(Beginning of Given information)

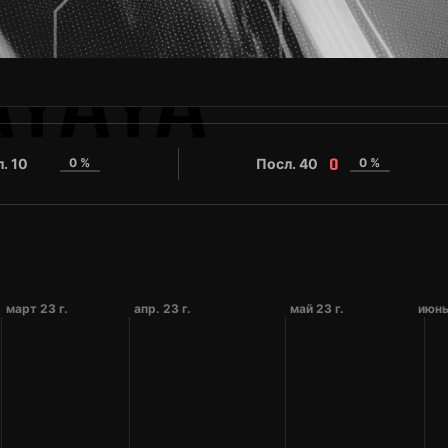
AYAYA
. 10
0 %
Посл. 40
0 %
0
0
март 23 г.
апр. 23 г.
май 23 г.
июнь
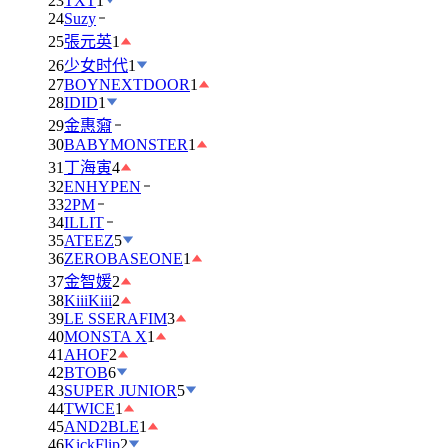
23
TXT
1
24
Suzy
25
張元英
1
26
少女时代
1
27
BOYNEXTDOOR
1
28
IDID
1
29
金惠奫
30
BABYMONSTER
1
31
丁海寅
4
32
ENHYPEN
33
2PM
34
ILLIT
35
ATEEZ
5
36
ZEROBASEONE
1
37
金智媛
2
38
KiiiKiii
2
39
LE SSERAFIM
3
40
MONSTA X
1
41
AHOF
2
42
BTOB
6
43
SUPER JUNIOR
5
44
TWICE
1
45
AND2BLE
1
46
KickFlip
2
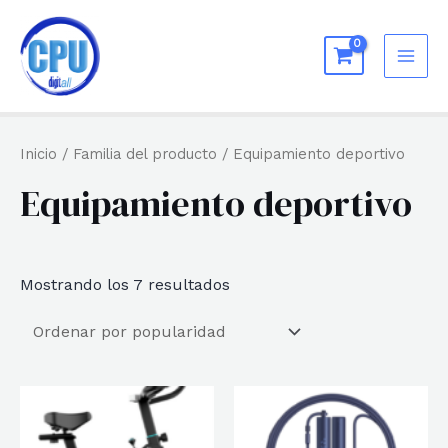
Ir
al
MAI
contenido
ME
Inicio
/ Familia del producto / Equipamiento deportivo
Equipamiento deportivo
Ordenado
Mostrando los 7 resultados
por
popularidad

(End of Given information)

## What is needed:
Make an exact copy of the data, leaving its pictures out.

## Task output:
AYAYA
. 10
0 %
Посл. 40
0 %
0
0
март 23 г.
апр. 23 г.
май 23 г.
июнь
23
TXT
1
24
Suzy
25
張元英
1
26
少女时代
1
27
BOYNEXTDOOR
1
28
IDID
1
29
金惠奫
30
BABYMONSTER
1
31
丁海寅
4
32
ENHYPEN
33
2PM
34
ILLIT
35
ATEEZ
5
36
ZEROBASEONE
1
37
金智媛
2
38
KiiiKiii
2
39
LE SSERAFIM
3
40
MONSTA X
1
41
AHOF
2
42
BTOB
6
43
SUPER JUNIOR
5
44
TWICE
1
45
AND2BLE
1
46
KickFlip
2
Ir
al
MAI
contenido
ME
Inicio
/ Familia del producto / Equipamiento deportivo
Equipamiento deportivo
Ordenado
Mostrando los 7 resultados
por
popularidad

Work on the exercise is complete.